Vietnam is another country where demand for, and supply of, new hotel rooms seems to be continuing at a rapid pace. The country has experienced a surge in overseas tourists since 2010, and in 2018 it clocked a record 15.5m foreign tourist arrivals. Between 2010 and 2017 the number of hotels operated by international chains has more than doubled, from 30 to 79, with more in the pipeline. Global real estate service provider Savills estimates that an additional 30,000 rooms will be delivered by the end of 2019.

Latin America

Mexico has the most developed hospitality sector in Latin America, boasting 392,000 hotel rooms at end-2017. Chile, Colombia and Peru are also increasingly on the radar of international hotel investors. Carlos Trujillo, executive president of the Mexican Association of Tourism Developers, told OBG that the range of high-quality products and services in the industry is limited by infrastructure constraints, echoing challenges seen in less-developed hospitality sectors across Latin America. “The Mexico Tourism Board is working on bringing more high-purchasing-power tourists or premium tourism to the country; however, infrastructure limitations need to be tackled and overcome to provide the resources that high-end tourism demands,” Trujillo said.

Disruptive Models 

Hotels have faced growing competition from accommodation-sharing technology platforms, like Airbnb, as well as more established alternatives, such as timeshares. Research by JLL suggests that such listings tend to be higher in cities that have high hotel occupancy rates. Cities are increasingly imposing restrictions on accommodation-sharing, but in cities where such platforms have already gained a foothold, there has not been a noticeable impact on hotel performance, according to JLL data. This suggests that hotels and shared accommodation may not necessarily compete for the same market. Technology has also brought about important gains. Online booking platforms such as Expedia and Hotels.com allow hoteliers to reach a wider pool of potential customers and boost occupancy by offering discounted rates.

Prospects

JLL forecasts that global hotel investment will remain steady in 2019 at $67.2bn. With the global economy facing headwinds in 2019-20, there could be knock-on effects on business travel and disposable income, feeding through to weaker performance in the hospitality sector. This may cloud the hotel investment picture over the medium term, particularly in markets that have already become saturated. Global trade disputes, higher interest rates and a slowdown in the pivotal Chinese economy are three factors that could curtail transaction volumes in the future.

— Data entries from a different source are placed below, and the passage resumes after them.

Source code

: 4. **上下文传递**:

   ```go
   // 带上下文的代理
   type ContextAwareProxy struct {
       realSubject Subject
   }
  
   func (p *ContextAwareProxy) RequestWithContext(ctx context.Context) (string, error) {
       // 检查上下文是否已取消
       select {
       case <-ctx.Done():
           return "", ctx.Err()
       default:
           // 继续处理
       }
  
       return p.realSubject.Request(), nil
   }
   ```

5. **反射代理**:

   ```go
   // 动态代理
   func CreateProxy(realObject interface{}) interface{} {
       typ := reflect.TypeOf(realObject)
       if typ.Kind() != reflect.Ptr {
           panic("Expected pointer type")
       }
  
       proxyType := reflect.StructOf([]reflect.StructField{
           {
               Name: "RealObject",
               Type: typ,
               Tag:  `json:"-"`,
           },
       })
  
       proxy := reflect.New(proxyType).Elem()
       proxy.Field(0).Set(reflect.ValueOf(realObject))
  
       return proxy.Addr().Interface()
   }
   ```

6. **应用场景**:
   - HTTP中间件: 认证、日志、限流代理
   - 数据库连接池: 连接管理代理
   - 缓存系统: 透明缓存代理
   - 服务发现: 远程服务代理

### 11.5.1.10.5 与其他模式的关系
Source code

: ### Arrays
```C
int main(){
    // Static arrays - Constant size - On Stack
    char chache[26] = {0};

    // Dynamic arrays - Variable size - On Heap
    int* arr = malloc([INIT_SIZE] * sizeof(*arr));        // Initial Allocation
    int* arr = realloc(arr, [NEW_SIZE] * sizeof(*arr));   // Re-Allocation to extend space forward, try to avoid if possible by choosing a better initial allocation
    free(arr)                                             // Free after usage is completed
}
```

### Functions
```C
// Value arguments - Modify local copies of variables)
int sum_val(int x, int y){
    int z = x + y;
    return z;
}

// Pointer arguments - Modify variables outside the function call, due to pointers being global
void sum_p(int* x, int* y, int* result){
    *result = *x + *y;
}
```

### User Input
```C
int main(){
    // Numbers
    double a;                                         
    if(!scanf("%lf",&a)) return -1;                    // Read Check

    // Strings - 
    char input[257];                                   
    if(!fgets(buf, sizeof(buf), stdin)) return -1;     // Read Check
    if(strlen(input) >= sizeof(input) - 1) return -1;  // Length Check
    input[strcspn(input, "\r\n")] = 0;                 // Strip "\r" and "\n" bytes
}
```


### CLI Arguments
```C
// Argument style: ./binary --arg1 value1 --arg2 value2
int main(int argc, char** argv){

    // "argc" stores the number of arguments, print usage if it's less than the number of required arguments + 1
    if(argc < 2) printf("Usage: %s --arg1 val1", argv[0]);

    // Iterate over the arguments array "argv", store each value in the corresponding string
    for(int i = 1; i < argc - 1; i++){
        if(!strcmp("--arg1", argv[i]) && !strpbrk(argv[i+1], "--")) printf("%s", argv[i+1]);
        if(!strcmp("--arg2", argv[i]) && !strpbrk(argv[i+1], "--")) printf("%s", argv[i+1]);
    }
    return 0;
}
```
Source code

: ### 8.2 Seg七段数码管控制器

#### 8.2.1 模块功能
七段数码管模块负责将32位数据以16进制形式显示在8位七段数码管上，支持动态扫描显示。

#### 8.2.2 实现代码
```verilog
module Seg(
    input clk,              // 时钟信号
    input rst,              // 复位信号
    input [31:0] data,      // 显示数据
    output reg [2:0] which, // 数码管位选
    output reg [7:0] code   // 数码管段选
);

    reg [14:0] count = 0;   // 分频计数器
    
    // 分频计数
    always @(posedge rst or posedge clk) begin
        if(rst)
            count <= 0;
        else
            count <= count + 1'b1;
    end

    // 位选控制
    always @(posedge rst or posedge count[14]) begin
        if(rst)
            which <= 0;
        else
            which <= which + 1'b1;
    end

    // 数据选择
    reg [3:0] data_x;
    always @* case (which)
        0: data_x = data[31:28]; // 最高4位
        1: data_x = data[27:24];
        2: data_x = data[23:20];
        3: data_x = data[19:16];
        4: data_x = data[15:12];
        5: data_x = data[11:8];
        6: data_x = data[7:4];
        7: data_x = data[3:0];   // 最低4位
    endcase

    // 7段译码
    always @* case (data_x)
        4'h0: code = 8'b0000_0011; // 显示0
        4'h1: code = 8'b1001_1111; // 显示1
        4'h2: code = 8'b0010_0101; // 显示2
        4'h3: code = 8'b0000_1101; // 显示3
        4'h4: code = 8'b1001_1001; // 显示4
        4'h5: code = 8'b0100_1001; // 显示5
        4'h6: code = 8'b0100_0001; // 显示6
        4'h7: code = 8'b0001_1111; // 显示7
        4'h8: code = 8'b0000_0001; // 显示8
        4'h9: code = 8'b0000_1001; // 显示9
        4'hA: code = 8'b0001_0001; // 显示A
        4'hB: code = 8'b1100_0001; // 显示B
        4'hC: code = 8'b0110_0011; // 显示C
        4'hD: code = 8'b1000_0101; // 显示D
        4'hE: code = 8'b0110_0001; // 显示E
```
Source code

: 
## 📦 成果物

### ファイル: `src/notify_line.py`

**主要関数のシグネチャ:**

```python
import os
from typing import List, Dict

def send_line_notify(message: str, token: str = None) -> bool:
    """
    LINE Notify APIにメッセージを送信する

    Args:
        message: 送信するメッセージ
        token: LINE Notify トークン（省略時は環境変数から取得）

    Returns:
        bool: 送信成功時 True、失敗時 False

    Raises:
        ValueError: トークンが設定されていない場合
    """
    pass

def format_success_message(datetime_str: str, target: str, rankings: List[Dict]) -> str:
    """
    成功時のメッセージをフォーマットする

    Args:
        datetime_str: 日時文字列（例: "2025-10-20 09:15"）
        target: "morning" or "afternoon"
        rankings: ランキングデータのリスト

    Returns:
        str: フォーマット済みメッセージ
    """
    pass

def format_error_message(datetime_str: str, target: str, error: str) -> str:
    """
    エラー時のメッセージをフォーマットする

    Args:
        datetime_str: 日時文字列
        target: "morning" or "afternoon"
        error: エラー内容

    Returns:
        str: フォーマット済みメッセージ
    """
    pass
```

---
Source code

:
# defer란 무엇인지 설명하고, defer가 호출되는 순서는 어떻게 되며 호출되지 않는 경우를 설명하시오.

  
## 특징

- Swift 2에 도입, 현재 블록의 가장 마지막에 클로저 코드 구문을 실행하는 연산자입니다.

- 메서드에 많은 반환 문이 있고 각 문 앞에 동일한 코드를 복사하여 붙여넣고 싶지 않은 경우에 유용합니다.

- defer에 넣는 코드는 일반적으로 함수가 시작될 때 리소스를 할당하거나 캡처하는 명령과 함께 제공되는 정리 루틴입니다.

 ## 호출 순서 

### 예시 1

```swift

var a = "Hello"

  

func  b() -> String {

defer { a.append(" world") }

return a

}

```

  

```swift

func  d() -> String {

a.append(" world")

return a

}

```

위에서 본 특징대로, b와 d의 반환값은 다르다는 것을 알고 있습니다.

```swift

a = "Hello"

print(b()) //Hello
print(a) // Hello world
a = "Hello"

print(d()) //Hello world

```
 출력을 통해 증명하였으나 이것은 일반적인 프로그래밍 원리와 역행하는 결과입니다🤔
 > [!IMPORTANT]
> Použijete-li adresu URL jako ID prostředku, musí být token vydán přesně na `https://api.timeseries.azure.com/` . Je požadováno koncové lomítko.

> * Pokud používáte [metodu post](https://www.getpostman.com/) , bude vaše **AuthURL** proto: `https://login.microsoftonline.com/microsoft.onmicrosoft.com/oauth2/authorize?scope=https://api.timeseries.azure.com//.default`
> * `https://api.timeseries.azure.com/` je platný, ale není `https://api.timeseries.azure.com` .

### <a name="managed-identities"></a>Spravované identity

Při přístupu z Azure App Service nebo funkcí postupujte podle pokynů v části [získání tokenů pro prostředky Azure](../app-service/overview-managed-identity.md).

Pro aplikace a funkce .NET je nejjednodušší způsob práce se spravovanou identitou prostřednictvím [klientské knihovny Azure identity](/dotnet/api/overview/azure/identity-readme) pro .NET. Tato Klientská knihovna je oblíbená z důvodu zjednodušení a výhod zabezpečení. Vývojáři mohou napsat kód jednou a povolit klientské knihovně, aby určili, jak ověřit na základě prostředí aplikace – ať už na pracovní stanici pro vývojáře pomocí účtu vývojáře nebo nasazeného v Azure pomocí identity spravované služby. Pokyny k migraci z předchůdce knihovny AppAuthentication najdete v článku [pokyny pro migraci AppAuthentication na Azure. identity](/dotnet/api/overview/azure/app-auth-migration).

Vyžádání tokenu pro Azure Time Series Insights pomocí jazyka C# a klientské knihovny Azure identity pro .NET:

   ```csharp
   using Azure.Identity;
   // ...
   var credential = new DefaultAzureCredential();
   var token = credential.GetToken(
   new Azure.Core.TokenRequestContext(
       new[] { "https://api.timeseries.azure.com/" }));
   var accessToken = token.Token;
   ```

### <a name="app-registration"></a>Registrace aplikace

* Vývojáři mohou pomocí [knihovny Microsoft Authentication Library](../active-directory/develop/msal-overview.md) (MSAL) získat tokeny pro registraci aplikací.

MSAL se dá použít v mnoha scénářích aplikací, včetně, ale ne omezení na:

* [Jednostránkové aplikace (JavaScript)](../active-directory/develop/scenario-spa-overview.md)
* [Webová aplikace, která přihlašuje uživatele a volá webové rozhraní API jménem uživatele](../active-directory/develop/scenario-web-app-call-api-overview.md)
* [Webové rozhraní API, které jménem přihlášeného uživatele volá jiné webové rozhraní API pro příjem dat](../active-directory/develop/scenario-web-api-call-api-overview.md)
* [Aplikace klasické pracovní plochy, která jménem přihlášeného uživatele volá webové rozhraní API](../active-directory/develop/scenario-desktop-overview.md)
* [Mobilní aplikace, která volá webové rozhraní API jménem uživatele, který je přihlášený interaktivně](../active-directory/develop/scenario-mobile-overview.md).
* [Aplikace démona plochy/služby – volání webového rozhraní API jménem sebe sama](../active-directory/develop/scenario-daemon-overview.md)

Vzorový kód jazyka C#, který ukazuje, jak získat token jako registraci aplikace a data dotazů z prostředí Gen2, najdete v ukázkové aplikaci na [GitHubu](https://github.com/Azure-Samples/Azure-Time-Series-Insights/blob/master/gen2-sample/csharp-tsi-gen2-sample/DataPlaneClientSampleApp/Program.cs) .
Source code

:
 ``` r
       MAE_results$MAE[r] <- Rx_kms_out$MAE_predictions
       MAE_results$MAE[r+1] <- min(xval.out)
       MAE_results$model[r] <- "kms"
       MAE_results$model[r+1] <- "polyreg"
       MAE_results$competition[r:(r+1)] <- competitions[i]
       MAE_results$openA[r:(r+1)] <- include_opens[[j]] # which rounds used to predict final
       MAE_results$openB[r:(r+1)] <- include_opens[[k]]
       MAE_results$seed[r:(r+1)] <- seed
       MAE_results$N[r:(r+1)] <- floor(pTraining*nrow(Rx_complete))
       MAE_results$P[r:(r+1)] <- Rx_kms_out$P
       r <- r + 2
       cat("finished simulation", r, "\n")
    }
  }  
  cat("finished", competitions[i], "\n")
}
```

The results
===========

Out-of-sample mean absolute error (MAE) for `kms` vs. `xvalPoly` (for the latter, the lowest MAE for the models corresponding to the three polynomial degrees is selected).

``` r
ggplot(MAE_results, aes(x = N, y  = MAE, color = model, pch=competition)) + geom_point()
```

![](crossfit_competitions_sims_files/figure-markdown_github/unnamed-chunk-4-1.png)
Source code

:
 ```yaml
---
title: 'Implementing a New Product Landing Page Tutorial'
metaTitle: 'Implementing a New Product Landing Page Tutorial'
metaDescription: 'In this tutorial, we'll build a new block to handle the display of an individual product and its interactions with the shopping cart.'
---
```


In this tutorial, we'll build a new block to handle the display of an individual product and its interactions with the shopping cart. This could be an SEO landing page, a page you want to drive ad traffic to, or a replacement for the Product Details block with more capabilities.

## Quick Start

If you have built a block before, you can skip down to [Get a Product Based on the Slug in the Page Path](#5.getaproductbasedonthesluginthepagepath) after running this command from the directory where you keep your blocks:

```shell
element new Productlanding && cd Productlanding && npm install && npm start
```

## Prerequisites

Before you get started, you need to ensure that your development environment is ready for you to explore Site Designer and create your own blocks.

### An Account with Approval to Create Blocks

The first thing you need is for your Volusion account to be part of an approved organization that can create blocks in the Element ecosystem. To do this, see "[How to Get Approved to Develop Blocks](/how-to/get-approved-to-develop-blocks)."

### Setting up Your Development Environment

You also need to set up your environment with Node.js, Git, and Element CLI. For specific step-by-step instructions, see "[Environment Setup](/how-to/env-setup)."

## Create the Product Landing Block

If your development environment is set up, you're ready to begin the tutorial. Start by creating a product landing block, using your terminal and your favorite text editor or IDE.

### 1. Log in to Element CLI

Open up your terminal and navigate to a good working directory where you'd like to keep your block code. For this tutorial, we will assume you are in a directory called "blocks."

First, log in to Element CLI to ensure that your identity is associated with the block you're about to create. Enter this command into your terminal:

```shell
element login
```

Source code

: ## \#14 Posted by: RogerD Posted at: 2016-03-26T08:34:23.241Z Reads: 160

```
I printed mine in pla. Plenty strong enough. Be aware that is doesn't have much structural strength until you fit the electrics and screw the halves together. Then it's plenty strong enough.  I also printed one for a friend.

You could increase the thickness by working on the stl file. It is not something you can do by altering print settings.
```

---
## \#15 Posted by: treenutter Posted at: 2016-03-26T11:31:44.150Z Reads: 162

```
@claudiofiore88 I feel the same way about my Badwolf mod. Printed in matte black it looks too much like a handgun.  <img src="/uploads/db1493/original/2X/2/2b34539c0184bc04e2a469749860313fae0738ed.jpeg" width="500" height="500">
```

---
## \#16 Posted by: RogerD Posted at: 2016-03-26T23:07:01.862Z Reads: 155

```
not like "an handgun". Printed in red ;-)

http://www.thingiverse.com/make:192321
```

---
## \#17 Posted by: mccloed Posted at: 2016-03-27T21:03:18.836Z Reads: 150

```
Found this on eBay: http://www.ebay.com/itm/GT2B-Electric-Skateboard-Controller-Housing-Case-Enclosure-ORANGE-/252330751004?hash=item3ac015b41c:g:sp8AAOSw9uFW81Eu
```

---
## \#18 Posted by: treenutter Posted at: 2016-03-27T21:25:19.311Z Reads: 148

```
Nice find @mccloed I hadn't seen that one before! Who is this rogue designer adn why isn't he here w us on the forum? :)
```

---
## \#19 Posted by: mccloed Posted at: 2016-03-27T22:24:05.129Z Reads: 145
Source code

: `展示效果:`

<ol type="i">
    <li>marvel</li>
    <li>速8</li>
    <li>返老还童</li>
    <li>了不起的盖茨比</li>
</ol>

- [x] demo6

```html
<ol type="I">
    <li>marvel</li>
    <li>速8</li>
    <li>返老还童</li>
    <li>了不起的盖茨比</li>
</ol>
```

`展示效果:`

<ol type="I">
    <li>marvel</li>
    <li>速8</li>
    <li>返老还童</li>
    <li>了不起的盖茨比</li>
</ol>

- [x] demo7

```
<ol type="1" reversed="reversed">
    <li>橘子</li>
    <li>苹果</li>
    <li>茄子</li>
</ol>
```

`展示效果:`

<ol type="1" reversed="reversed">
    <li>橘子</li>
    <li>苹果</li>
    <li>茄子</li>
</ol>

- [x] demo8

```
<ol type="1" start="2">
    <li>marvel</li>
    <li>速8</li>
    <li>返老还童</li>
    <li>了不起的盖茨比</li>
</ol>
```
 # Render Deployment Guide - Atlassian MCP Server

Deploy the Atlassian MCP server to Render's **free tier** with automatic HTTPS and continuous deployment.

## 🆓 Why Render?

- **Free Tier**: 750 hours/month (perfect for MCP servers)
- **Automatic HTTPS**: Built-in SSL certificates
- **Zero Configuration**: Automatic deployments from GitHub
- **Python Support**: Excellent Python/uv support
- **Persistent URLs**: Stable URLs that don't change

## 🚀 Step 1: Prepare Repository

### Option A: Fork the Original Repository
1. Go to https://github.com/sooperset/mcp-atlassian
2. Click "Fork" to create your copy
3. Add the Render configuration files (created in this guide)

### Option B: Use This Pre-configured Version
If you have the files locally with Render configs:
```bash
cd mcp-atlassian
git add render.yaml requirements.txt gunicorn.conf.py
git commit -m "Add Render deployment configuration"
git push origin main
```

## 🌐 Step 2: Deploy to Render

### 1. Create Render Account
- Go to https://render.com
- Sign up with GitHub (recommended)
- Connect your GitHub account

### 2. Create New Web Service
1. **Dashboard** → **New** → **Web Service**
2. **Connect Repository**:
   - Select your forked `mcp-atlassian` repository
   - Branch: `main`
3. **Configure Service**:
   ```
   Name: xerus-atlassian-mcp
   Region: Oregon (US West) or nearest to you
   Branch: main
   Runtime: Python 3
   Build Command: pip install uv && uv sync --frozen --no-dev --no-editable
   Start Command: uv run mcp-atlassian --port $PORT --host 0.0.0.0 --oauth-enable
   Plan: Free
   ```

Reasons for optimism remain, however. The UN World Tourism Organisation forecasts the number of international tourist arrivals will reach 1.8bn by 2030, which would constitute an average growth rate of 3.3% per year between 2010 and 2030. Rising income levels in emerging and developing economies, coupled with further expansion of the global middle class, is likely to underpin longer-term demand for hotel rooms globally, notwithstanding any near-term cyclical headwinds.